*** Material provided ***
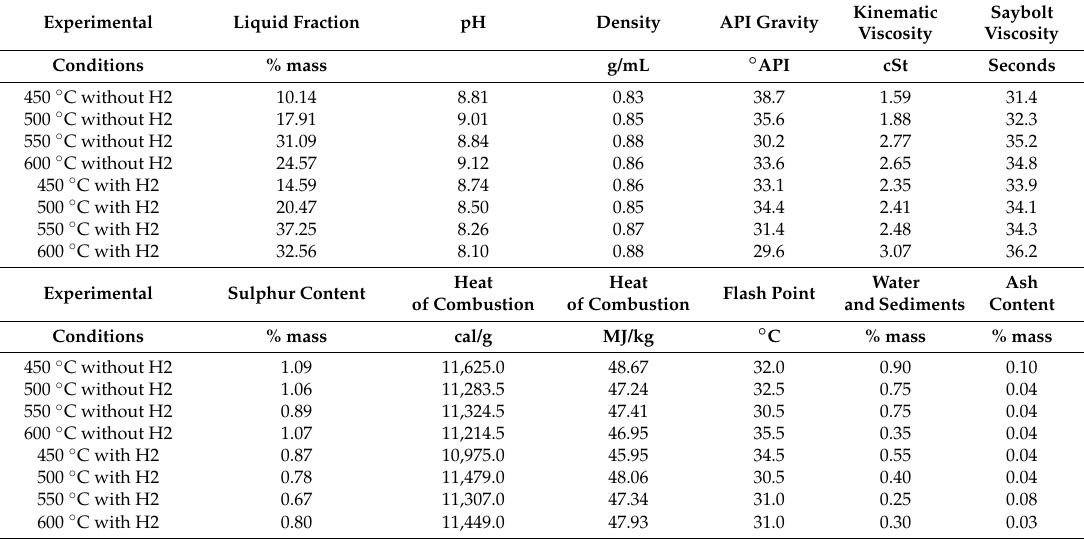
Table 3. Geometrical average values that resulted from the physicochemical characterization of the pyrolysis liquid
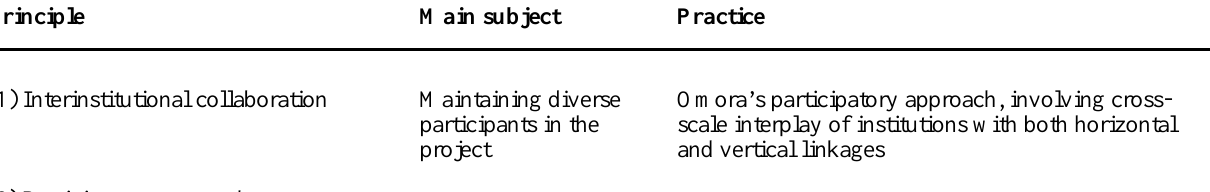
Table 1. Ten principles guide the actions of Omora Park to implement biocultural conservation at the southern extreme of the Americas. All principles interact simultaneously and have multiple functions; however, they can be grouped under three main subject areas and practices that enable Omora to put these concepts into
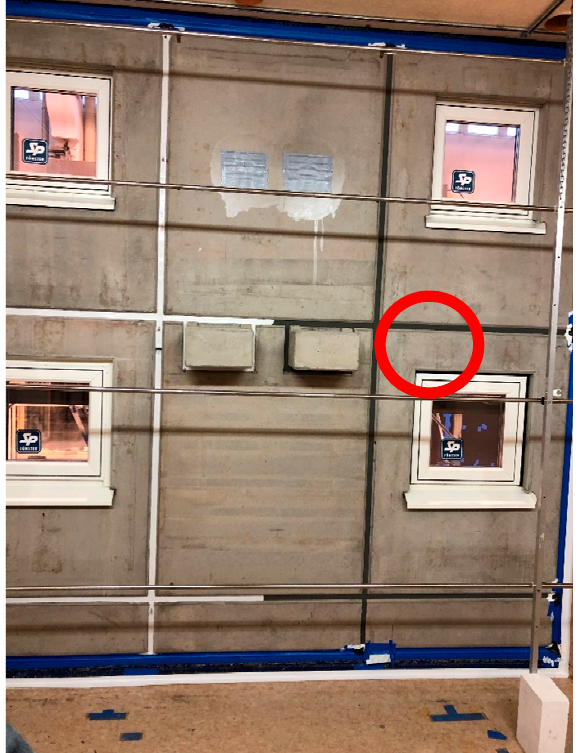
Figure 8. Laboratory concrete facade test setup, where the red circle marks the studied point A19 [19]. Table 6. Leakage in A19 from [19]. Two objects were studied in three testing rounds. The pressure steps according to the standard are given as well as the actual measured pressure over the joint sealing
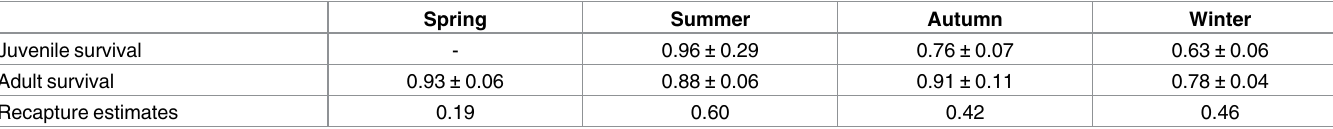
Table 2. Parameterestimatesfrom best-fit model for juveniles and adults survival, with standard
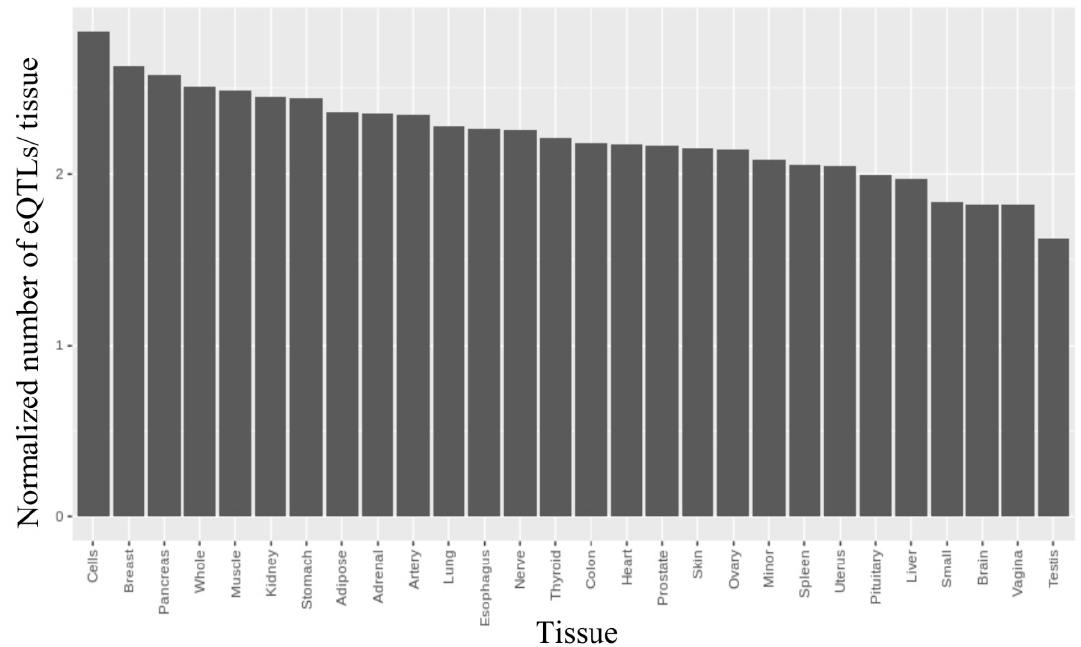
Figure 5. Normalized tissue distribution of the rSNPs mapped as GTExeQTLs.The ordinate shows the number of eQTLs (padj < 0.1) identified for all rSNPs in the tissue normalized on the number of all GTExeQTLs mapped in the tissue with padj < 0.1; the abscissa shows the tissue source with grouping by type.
***
Find the word "standard" in the entries above. Copy every line that has it.

Figure 8. Laboratory concrete facade test setup, where the red circle marks the studied point A19 [19]. Table 6. Leakage in A19 from [19]. Two objects were studied in three testing rounds. The pressure steps according to the standard are given as well as the actual measured pressure over the joint sealing
Table 2. Parameterestimatesfrom best-fit model for juveniles and adults survival, with standard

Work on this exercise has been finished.